The authors tackled the problem of inferring nonlinear temperature-dependent thermal conductivity in heat conduction by developing a Bayesian model calibration framework that integrates gradient-based optimization and uncertainty quantification, resulting in accurate calibration with minimal overfitting and limited computational cost as demonstrated on synthetic and experimental data.

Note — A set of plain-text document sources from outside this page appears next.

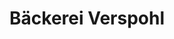 ---
title: "Bäckerei Verspohl"
url: /altenberge/baeckerei-verspohl-muensterstrasse/
shop: Bäckerei
---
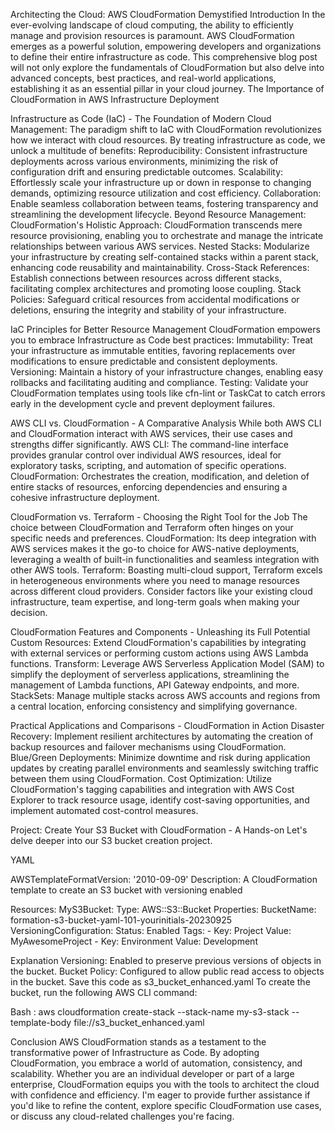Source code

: Architecting the Cloud: AWS CloudFormation Demystified
Introduction
In the ever-evolving landscape of cloud computing, the ability to efficiently manage and provision resources is paramount. AWS CloudFormation emerges as a powerful solution, empowering developers and organizations to define their entire infrastructure as code. This comprehensive blog post will not only explore the fundamentals of CloudFormation but also delve into advanced concepts, best practices, and real-world applications, establishing it as an essential pillar in your cloud journey.
The Importance of CloudFormation in AWS Infrastructure Deployment

Infrastructure as Code (IaC) - The Foundation of Modern Cloud Management: The paradigm shift to IaC with CloudFormation revolutionizes how we interact with cloud resources. By treating infrastructure as code, we unlock a multitude of benefits:
Reproducibility: Consistent infrastructure deployments across various environments, minimizing the risk of configuration drift and ensuring predictable outcomes.
Scalability: Effortlessly scale your infrastructure up or down in response to changing demands, optimizing resource utilization and cost efficiency.
Collaboration: Enable seamless collaboration between teams, fostering transparency and streamlining the development lifecycle.
Beyond Resource Management: CloudFormation's Holistic Approach: CloudFormation transcends mere resource provisioning, enabling you to orchestrate and manage the intricate relationships between various AWS services.
Nested Stacks: Modularize your infrastructure by creating self-contained stacks within a parent stack, enhancing code reusability and maintainability.
Cross-Stack References: Establish connections between resources across different stacks, facilitating complex architectures and promoting loose coupling.
Stack Policies: Safeguard critical resources from accidental modifications or deletions, ensuring the integrity and stability of your infrastructure.

IaC Principles for Better Resource Management
CloudFormation empowers you to embrace Infrastructure as Code best practices:
Immutability: Treat your infrastructure as immutable entities, favoring replacements over modifications to ensure predictable and consistent deployments.
Versioning: Maintain a history of your infrastructure changes, enabling easy rollbacks and facilitating auditing and compliance.
Testing: Validate your CloudFormation templates using tools like cfn-lint or TaskCat to catch errors early in the development cycle and prevent deployment failures.

AWS CLI vs. CloudFormation - A Comparative Analysis
While both AWS CLI and CloudFormation interact with AWS services, their use cases and strengths differ significantly.
AWS CLI: The command-line interface provides granular control over individual AWS resources, ideal for exploratory tasks, scripting, and automation of specific operations.
CloudFormation: Orchestrates the creation, modification, and deletion of entire stacks of resources, enforcing dependencies and ensuring a cohesive infrastructure deployment.

CloudFormation vs. Terraform - Choosing the Right Tool for the Job
The choice between CloudFormation and Terraform often hinges on your specific needs and preferences.
CloudFormation: Its deep integration with AWS services makes it the go-to choice for AWS-native deployments, leveraging a wealth of built-in functionalities and seamless integration with other AWS tools.
Terraform: Boasting multi-cloud support, Terraform excels in heterogeneous environments where you need to manage resources across different cloud providers.
Consider factors like your existing cloud infrastructure, team expertise, and long-term goals when making your decision.

CloudFormation Features and Components - Unleashing its Full Potential
Custom Resources: Extend CloudFormation's capabilities by integrating with external services or performing custom actions using AWS Lambda functions.
Transform: Leverage AWS Serverless Application Model (SAM) to simplify the deployment of serverless applications, streamlining the management of Lambda functions, API Gateway endpoints, and more.
StackSets: Manage multiple stacks across AWS accounts and regions from a central location, enforcing consistency and simplifying governance.

Practical Applications and Comparisons - CloudFormation in Action
Disaster Recovery: Implement resilient architectures by automating the creation of backup resources and failover mechanisms using CloudFormation.
Blue/Green Deployments: Minimize downtime and risk during application updates by creating parallel environments and seamlessly switching traffic between them using CloudFormation.
Cost Optimization: Utilize CloudFormation's tagging capabilities and integration with AWS Cost Explorer to track resource usage, identify cost-saving opportunities, and implement automated cost-control measures.

Project: Create Your S3 Bucket with CloudFormation - A Hands-on
Let's delve deeper into our S3 bucket creation project.

YAML


AWSTemplateFormatVersion: '2010-09-09'
Description: A CloudFormation template to create an S3 bucket with versioning enabled

Resources:
  MyS3Bucket:
    Type: AWS::S3::Bucket
    Properties:
      BucketName: formation-s3-bucket-yaml-101-yourinitials-20230925
      VersioningConfiguration:
        Status: Enabled
      Tags:
        - Key: Project
          Value: MyAwesomeProject
        - Key: Environment
          Value: Development


Explanation
Versioning: Enabled to preserve previous versions of objects in the bucket.
Bucket Policy: Configured to allow public read access to objects in the bucket.
Save this code as s3_bucket_enhanced.yaml
To create the bucket, run the following AWS CLI command:

Bash :
aws cloudformation create-stack --stack-name my-s3-stack --template-body file://s3_bucket_enhanced.yaml


Conclusion
AWS CloudFormation stands as a testament to the transformative power of Infrastructure as Code. By adopting CloudFormation, you embrace a world of automation, consistency, and scalability. Whether you are an individual developer or part of a large enterprise, CloudFormation equips you with the tools to architect the cloud with confidence and efficiency.
I'm eager to provide further assistance if you'd like to refine the content, explore specific CloudFormation use cases, or discuss any cloud-related challenges you're facing.
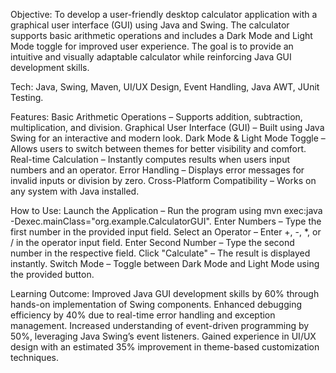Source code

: Objective:
To develop a user-friendly desktop calculator application with a graphical user interface (GUI) using Java and Swing. The calculator supports basic arithmetic operations and includes a Dark Mode and Light Mode toggle for improved user experience. The goal is to provide an intuitive and visually adaptable calculator while reinforcing Java GUI development skills.

Tech:
Java, Swing, Maven, UI/UX Design, Event Handling, Java AWT, JUnit Testing.

Features:
 Basic Arithmetic Operations – Supports addition, subtraction, multiplication, and division.
 Graphical User Interface (GUI) – Built using Java Swing for an interactive and modern look.
 Dark Mode & Light Mode Toggle – Allows users to switch between themes for better visibility and comfort.
 Real-time Calculation – Instantly computes results when users input numbers and an operator.
 Error Handling – Displays error messages for invalid inputs or division by zero.
 Cross-Platform Compatibility – Works on any system with Java installed.

How to Use:
Launch the Application – Run the program using mvn exec:java -Dexec.mainClass="org.example.CalculatorGUI".
Enter Numbers – Type the first number in the provided input field.
Select an Operator – Enter +, -, *, or / in the operator input field.
Enter Second Number – Type the second number in the respective field.
Click "Calculate" – The result is displayed instantly.
Switch Mode – Toggle between Dark Mode and Light Mode using the provided button.

Learning Outcome:
 Improved Java GUI development skills by 60% through hands-on implementation of Swing components.
 Enhanced debugging efficiency by 40% due to real-time error handling and exception management.
 Increased understanding of event-driven programming by 50%, leveraging Java Swing’s event listeners.
 Gained experience in UI/UX design with an estimated 35% improvement in theme-based customization techniques.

We present a Bayesian model calibration framework for inferring nonlinear constitutive relationships in heat conduction problems, with a focus on temperature-dependent thermal conductivity. The proposed framework integrates gradient-based optimization and uncertainty quantification (UQ) to address the inverse problem of estimating the conductivity function from transient temperature measurements. A key contribution is an adaptive algorithm that sequentially refines both the numerical discretization for model simulation, and the model complexity used to represent the conductivity curve. The discretization is optimized through the minimization of a loss function, and Morozov's discrepancy principle is used as an uncertainty-motivated stopping criterion. The model complexity is selected using an approach that balances maximizing the likelihood of the data with penalizing excessive model complexity. As a result, the numerical and modeling biases remain of the same order as the uncertainty imposed by the measurement noise, leading to robust and computationally efficient inference. The methodology is demonstrated on both synthetic and experimental data, showing that it enables accurate calibration of nonlinear constitutive models with minimal overfitting and limited computational cost.